Data shown
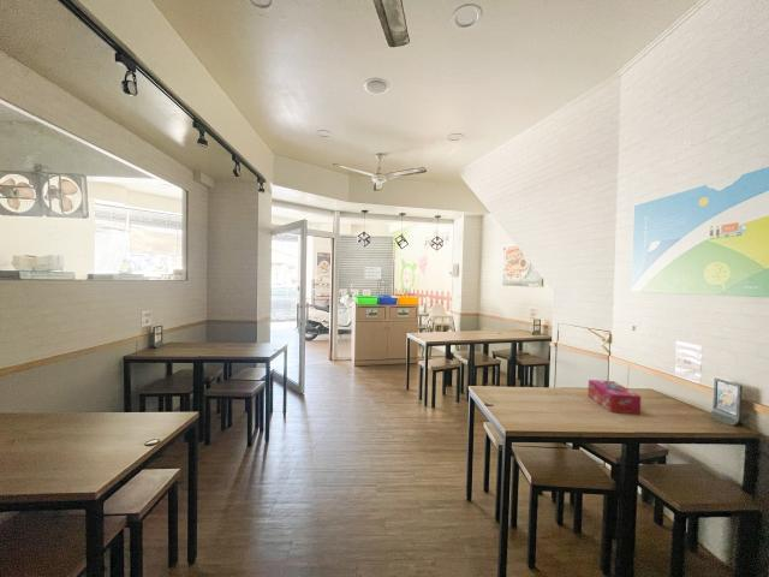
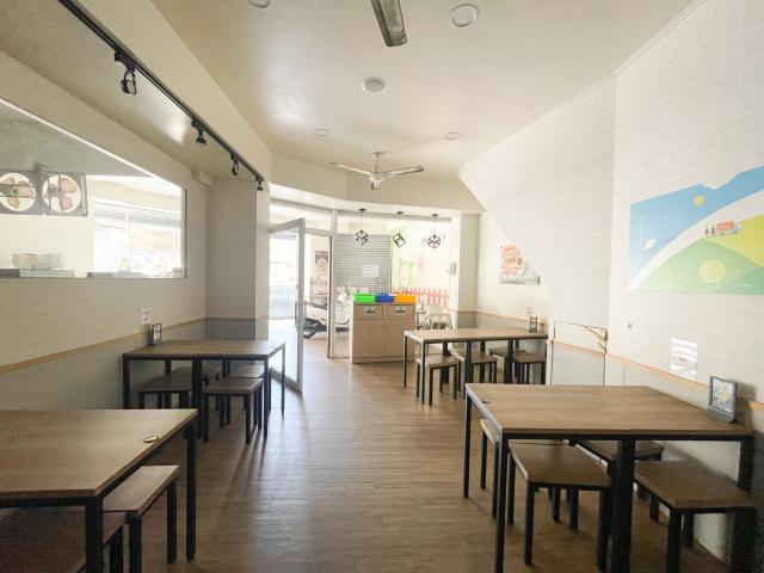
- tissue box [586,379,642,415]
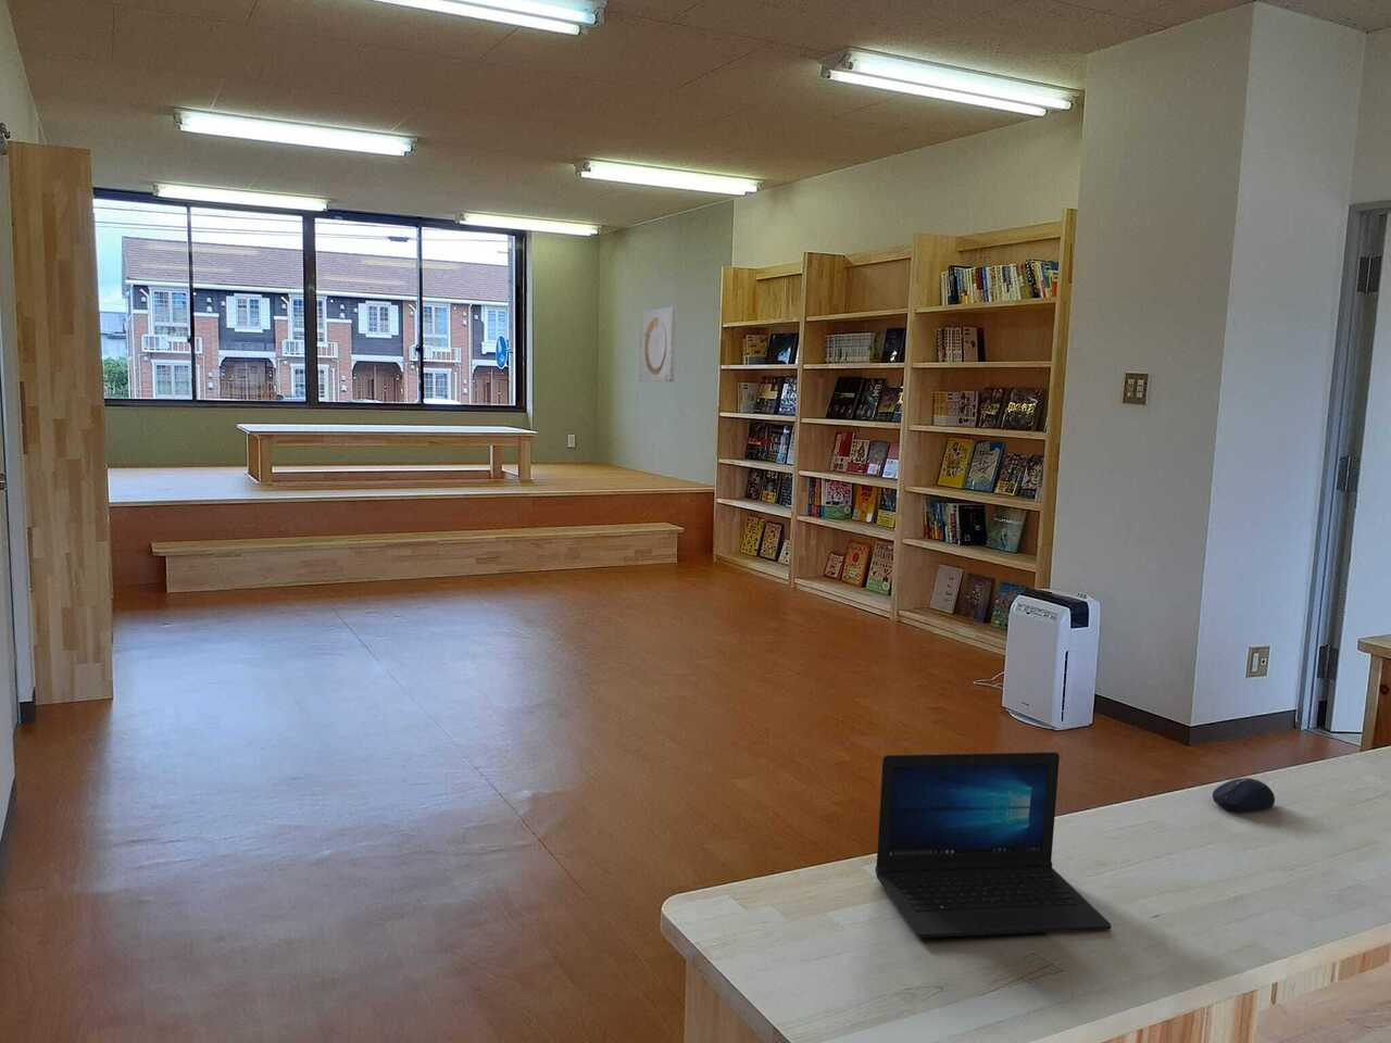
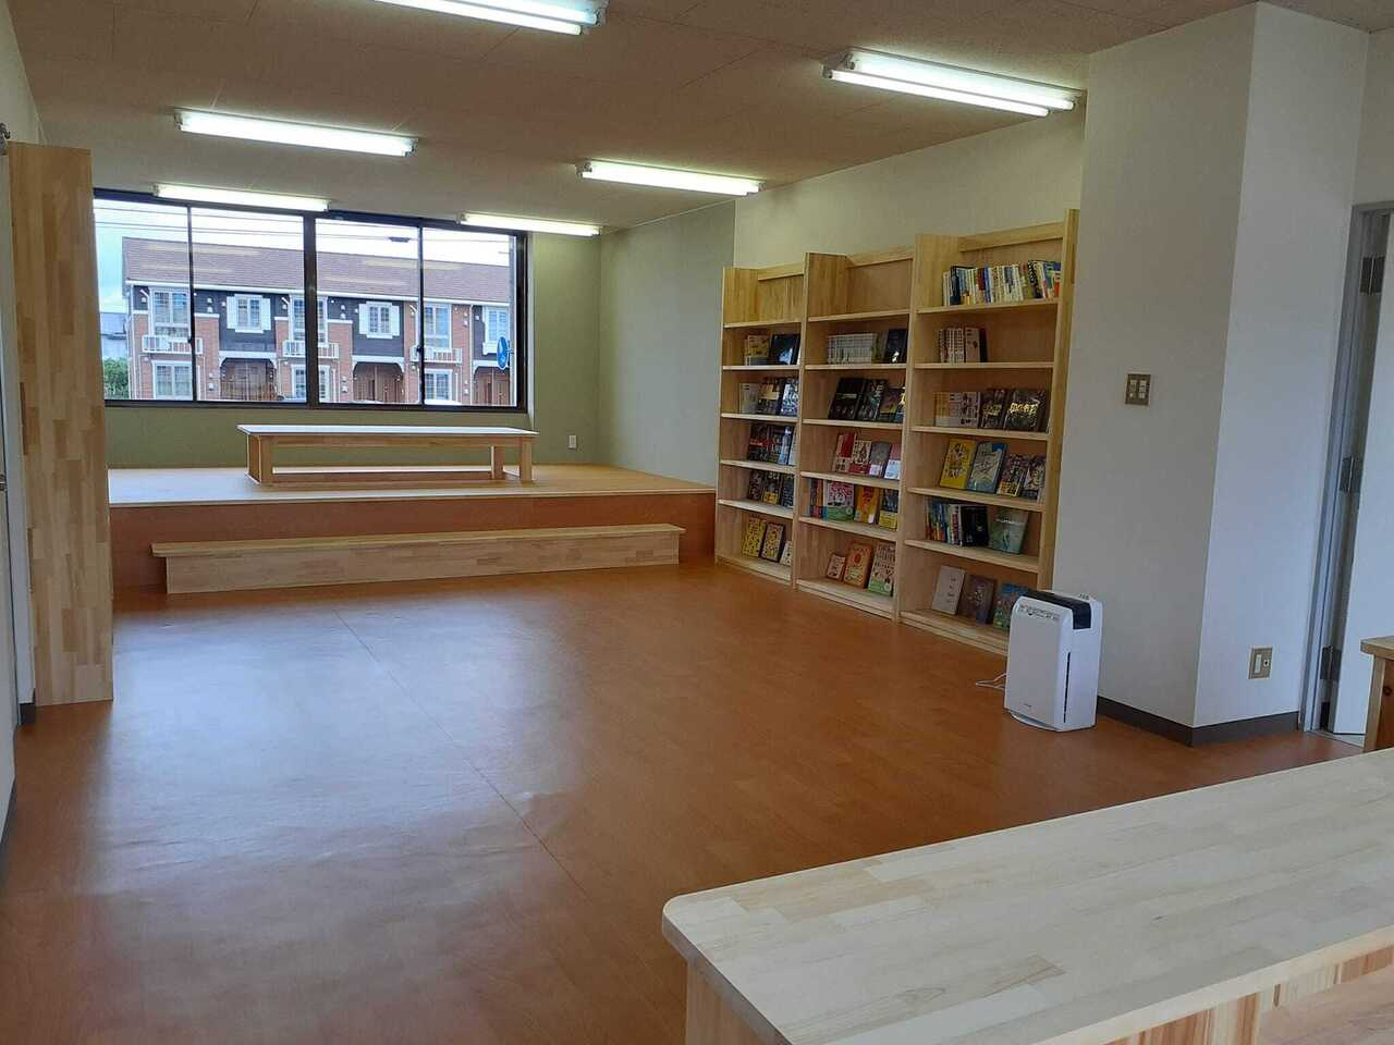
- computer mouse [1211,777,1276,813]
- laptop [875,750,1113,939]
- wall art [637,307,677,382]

---

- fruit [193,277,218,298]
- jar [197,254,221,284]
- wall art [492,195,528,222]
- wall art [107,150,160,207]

Problem to solve
Return every line of the listing above that contains "wall".

Written solution
- wall art [637,307,677,382]
- wall art [492,195,528,222]
- wall art [107,150,160,207]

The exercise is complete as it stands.